### WORK ORDER
Print every entry below exactly, leaving out the pictures.

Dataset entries
══════
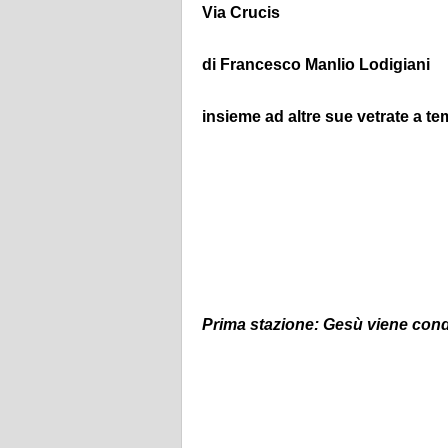
Via Crucis
di Francesco Manlio Lodigiani
insieme ad altre sue vetrate a te
Prima stazione: Gesù viene con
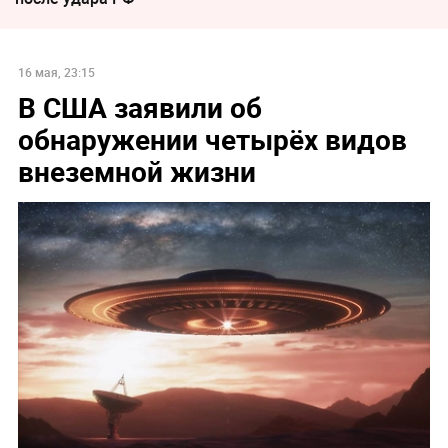
16 мая, 23:15
В США заявили об
обнаружении четырёх видов
внеземной жизни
══════
### OUTPUT
Via Crucis
di Francesco Manlio Lodigiani
insieme ad altre sue vetrate a te
Prima stazione: Gesù viene con
16 мая, 23:15
В США заявили об
обнаружении четырёх видов
внеземной жизни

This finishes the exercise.